> What needs to be done
In the data below, the answer is the run of lines from the line containing "Class II Substances" through the line containing "SARA 304 RQ : Not applicable.", both included; print it exactly and nothing else.

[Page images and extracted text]
-------

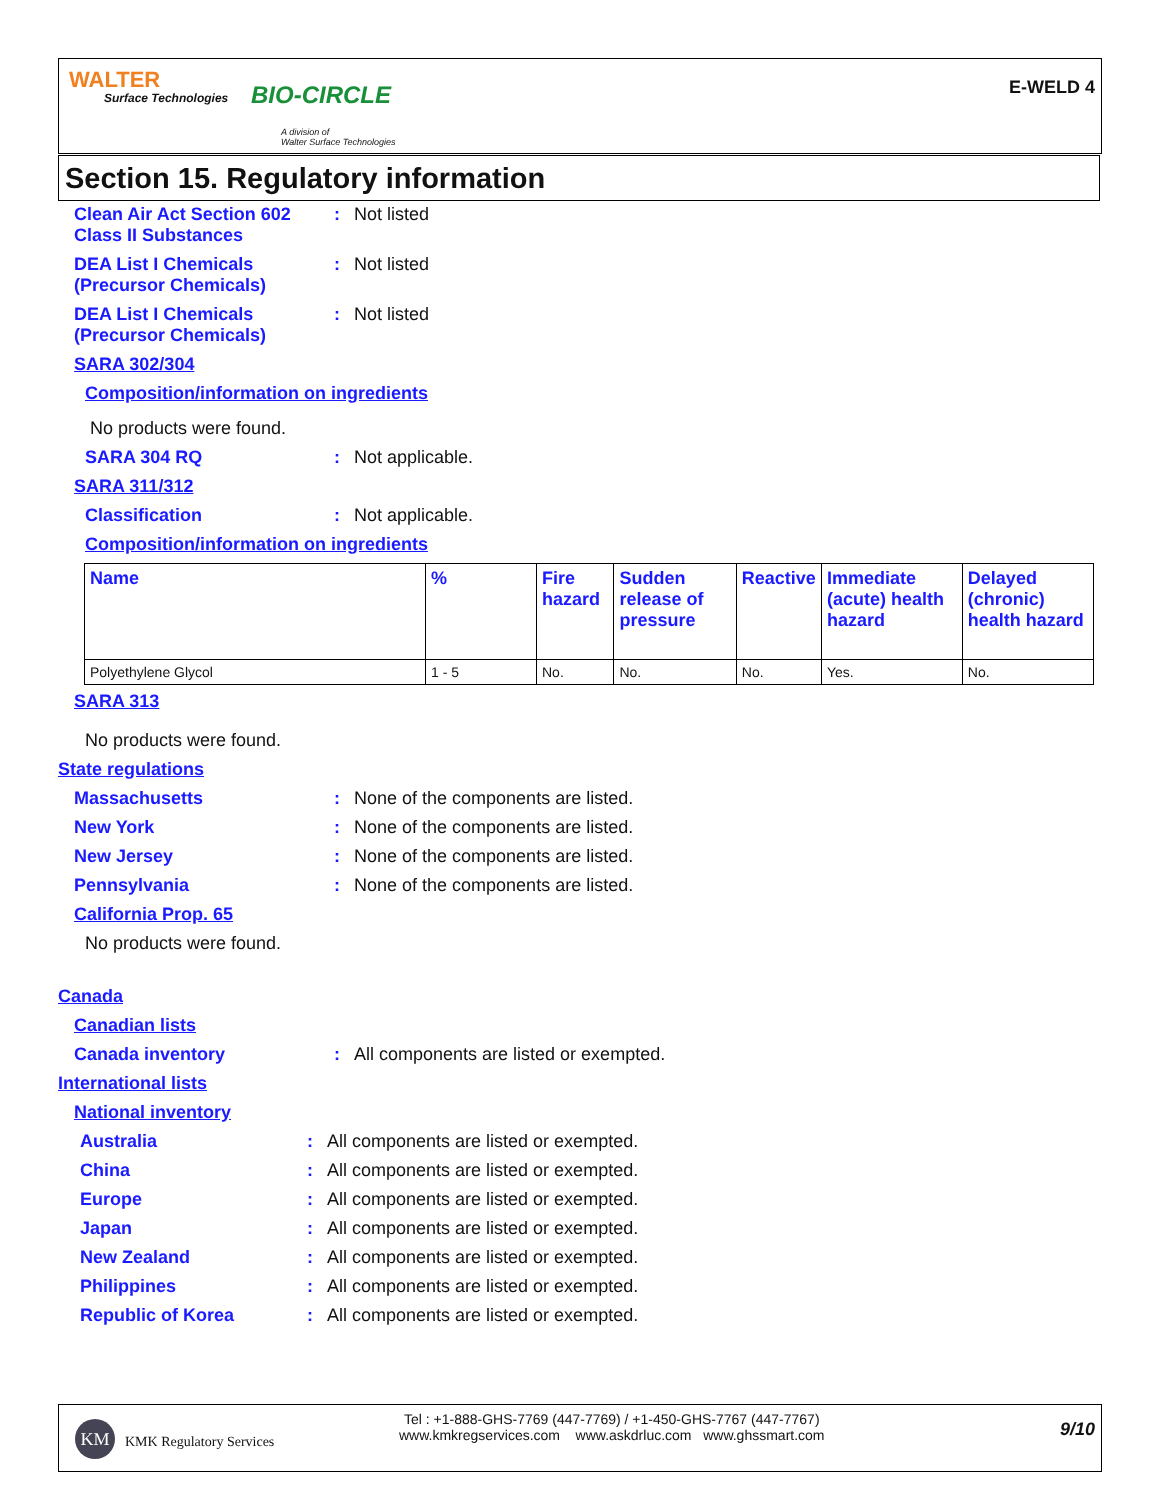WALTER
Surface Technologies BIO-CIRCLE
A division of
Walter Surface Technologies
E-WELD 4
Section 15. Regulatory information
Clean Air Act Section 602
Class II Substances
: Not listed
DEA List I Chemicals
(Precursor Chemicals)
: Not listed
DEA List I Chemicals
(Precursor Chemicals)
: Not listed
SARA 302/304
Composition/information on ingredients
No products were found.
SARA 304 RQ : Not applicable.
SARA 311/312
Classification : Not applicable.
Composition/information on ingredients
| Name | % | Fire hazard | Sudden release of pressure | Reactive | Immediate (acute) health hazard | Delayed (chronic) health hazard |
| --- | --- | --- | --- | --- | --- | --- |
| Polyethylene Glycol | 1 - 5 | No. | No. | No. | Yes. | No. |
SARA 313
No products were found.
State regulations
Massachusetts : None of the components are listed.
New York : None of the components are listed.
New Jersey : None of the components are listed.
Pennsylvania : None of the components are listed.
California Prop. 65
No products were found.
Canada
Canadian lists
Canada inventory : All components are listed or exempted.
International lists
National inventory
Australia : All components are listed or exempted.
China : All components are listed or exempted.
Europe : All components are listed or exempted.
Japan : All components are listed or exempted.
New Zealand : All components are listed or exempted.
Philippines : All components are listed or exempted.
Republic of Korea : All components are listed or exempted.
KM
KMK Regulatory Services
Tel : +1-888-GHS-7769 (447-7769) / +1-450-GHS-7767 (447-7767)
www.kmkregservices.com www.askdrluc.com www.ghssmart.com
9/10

-------

> Solution for this task
Class II Substances
: Not listed
DEA List I Chemicals
(Precursor Chemicals)
: Not listed
DEA List I Chemicals
(Precursor Chemicals)
: Not listed
SARA 302/304
Composition/information on ingredients
No products were found.
SARA 304 RQ : Not applicable.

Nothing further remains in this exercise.